De la nécessité d’une alternative constructive au populisme
Avec la crise financière de 2008 et le climat de tension terroriste qui resurgit après les attentats de Paris, tout semble sourire aux partis populistes qui voguent sur les ressentis de populations en détresse dans un contexte de chômage, de perte de souveraineté et de sentiments d’insécurité. Il est d’autant plus inquiétant de voir des partis de gouvernement prôner la politique des partis populistes pour les combattre. C’est le cas de la France où François Hollande souhaite constitutionnaliser l’état d’urgence et permettre la déchéance de nationalité pour les bi-nationaux, ou en Grande-Bretagne où David Cameron veut interdire aux migrants d’obtenir des droits sociaux dans leurs premières années au Royaume-Uni.
La forteresse Europe paraît plus close que jamais et la réponse des partis traditionnels semble soit inexistante soit inspirée des propositions des partis populistes et extrémistes. Le nationalisme prospère dans un climat de peur de l’autre, de peur du multiculturalisme et de mise en avant d’une identité nationale imaginée. Bien que les situations soient très différentes selon les pays, on peut remarquer que le sentiment nationaliste et la défiance des élites sont largement partagés. Il est d’ailleurs intéressant de constater que ces sentiments apparaissent dans des sociétés où les théories du complot prennent de l’ampleur et deviennent de véritables sujets d’inquiétude.

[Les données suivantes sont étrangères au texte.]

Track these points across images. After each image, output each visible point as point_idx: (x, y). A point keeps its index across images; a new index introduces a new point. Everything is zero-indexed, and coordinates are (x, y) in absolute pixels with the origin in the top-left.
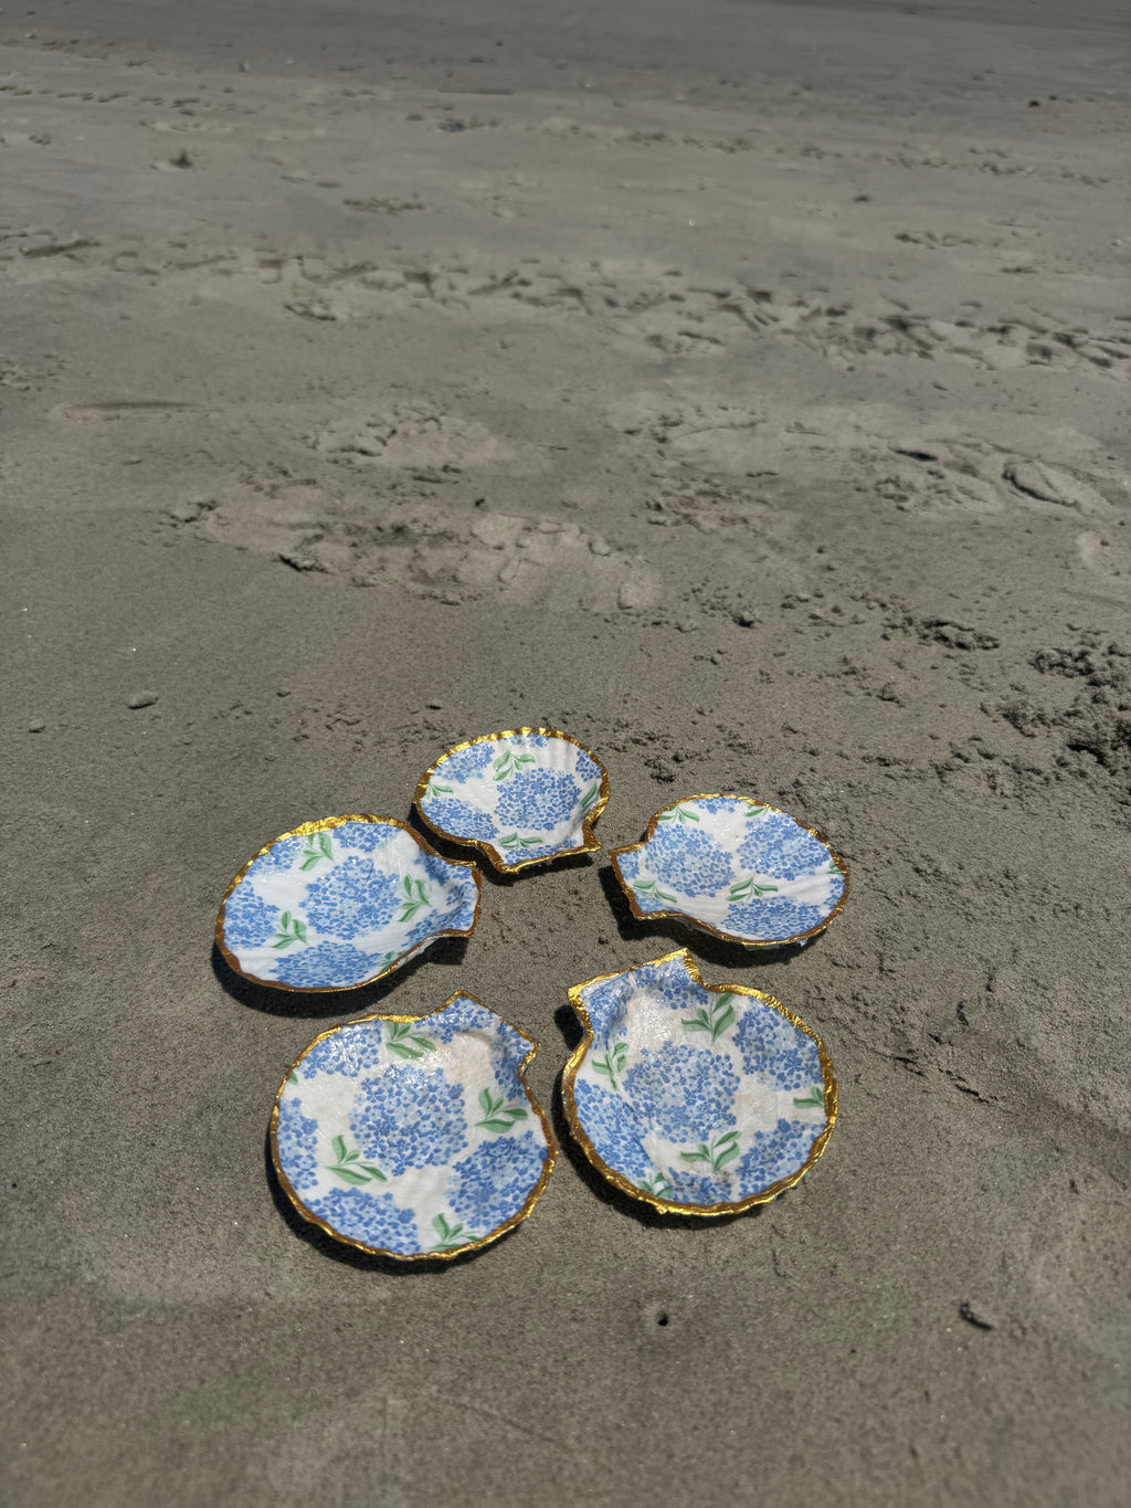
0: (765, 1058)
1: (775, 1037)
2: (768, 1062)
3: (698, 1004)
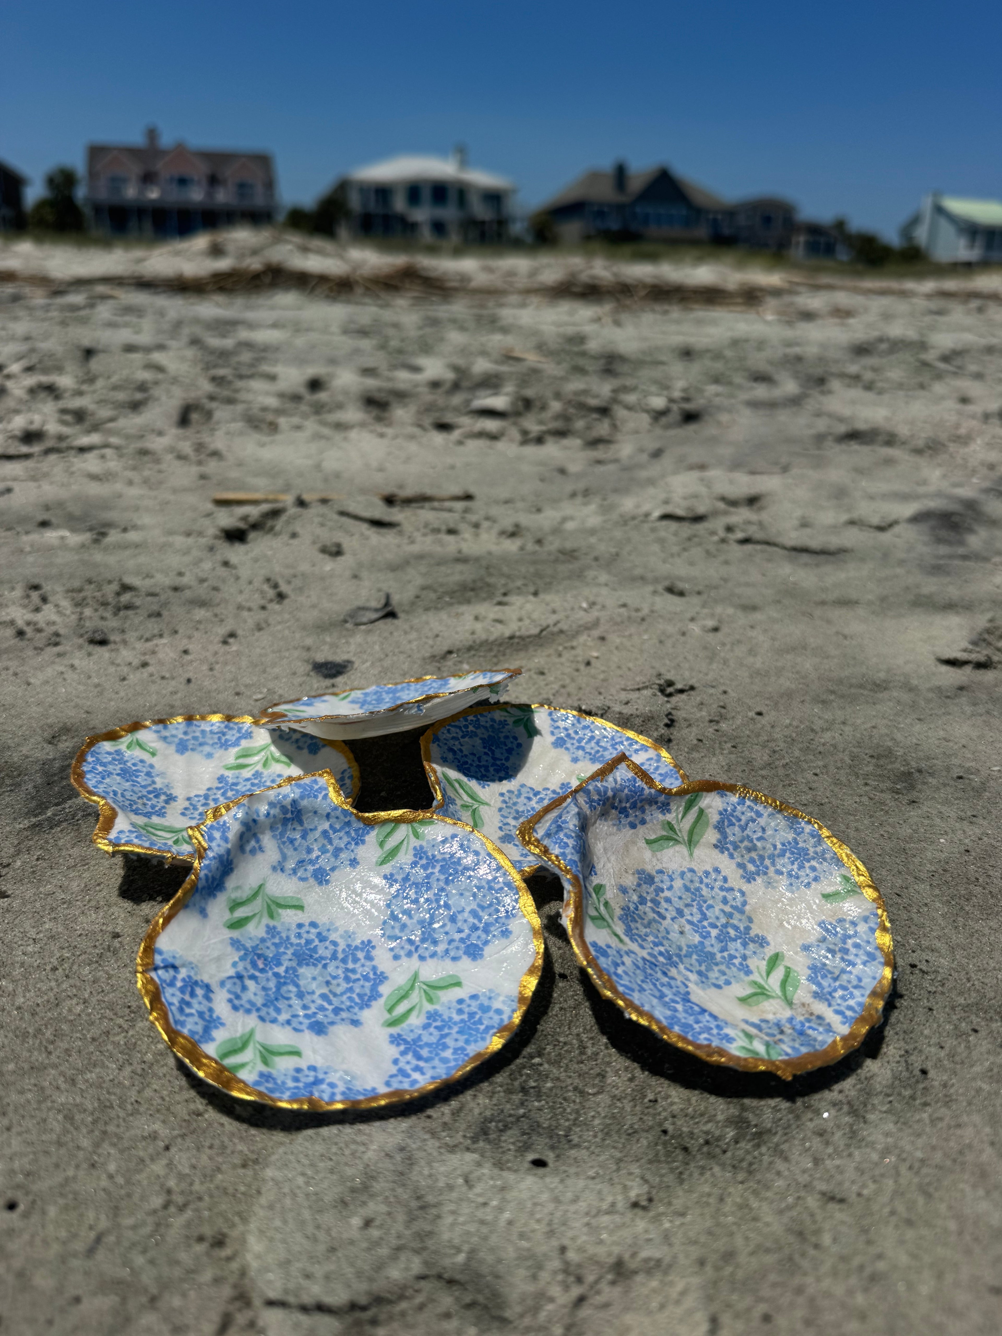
0: (762, 858)
1: (764, 830)
2: (767, 862)
3: (661, 817)
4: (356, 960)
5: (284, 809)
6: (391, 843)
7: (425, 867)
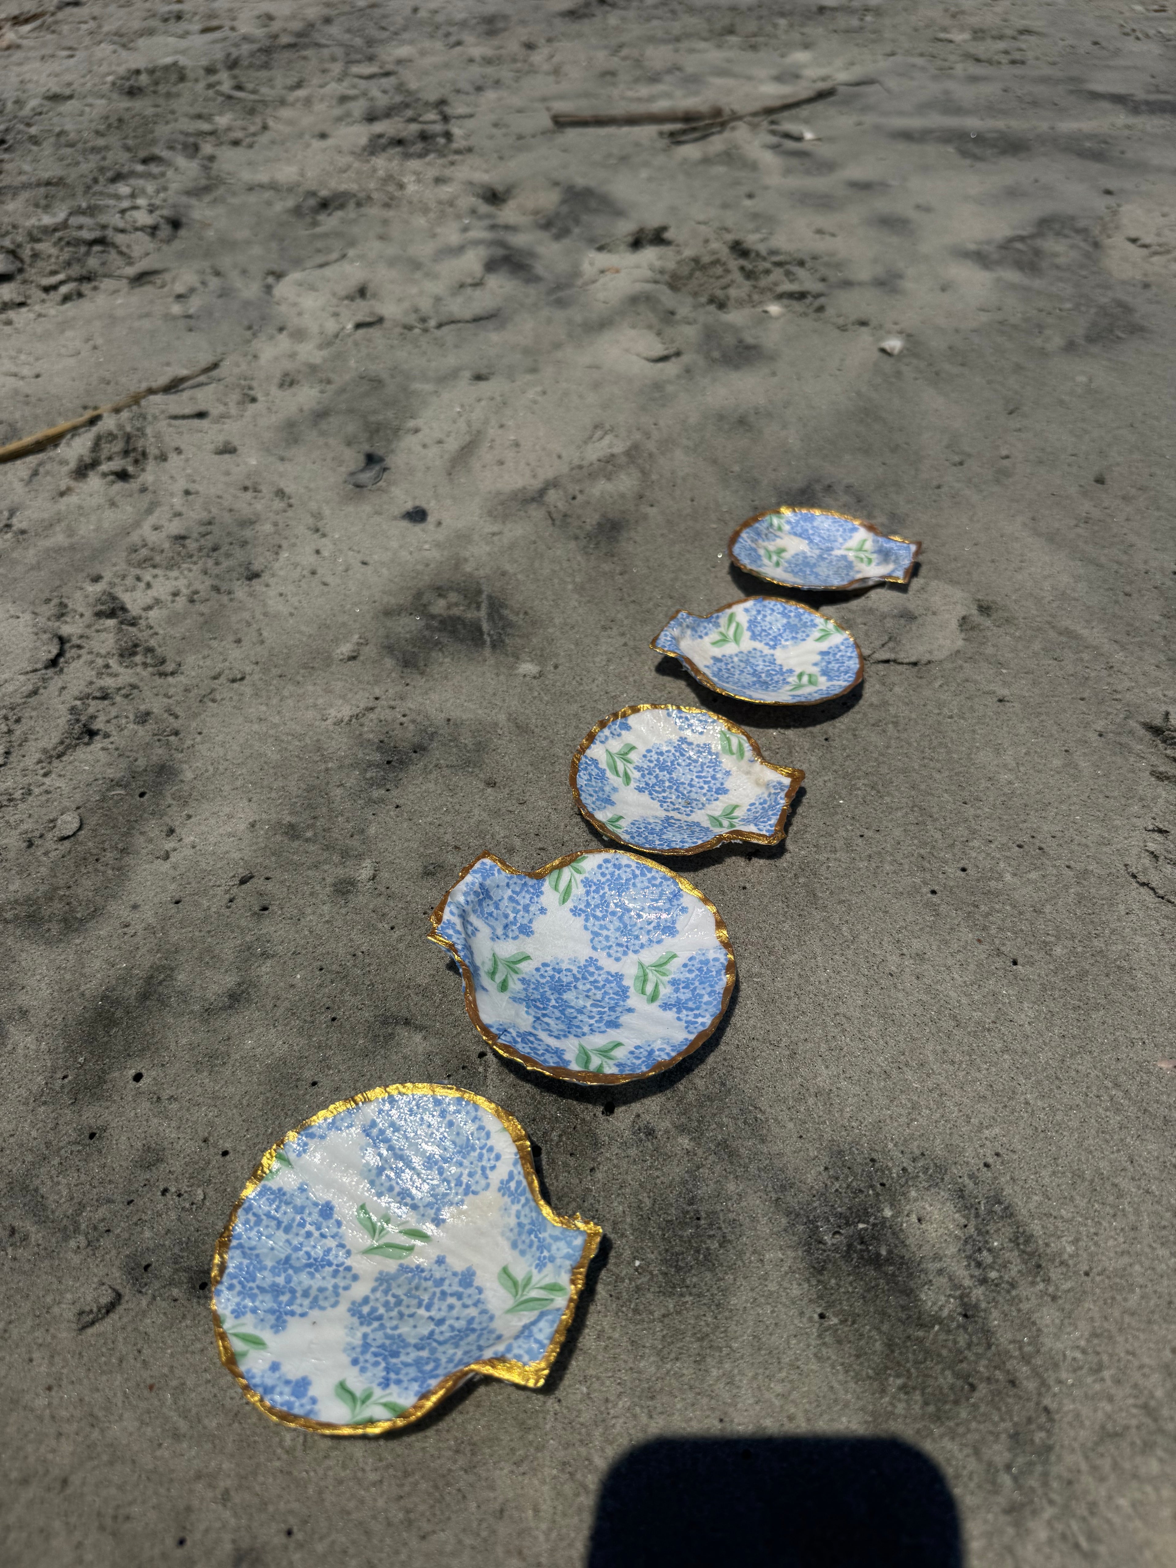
4: (592, 974)
5: (476, 893)
6: (562, 885)
7: (597, 891)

Voilà pourquoi il est nécessaire pour les Européens attachés aux idéaux démocratiques et de pluralité tant politique que culturelle d’apporter une réponse en remettant en question des systèmes politiques agonisants et une Union européenne ne répondant pas aux attentes des citoyens européens. Les partis populistes ne peuvent et ne doivent pas être la seule réponse à une Europe qui a bien d’autres défis devant elle : le changement climatique qui doit s’accompagner d’un changement sociétal conséquent, la crise du système libéral outrancier… Un monde où l’espoir a disparu et qui se replie sur lui–même, en créant au passage des monstres politiques comme Donald Trump, doit savoir se relever et offrir une alternative à ces réponses simplistes qui nient la réalité même du monde en question.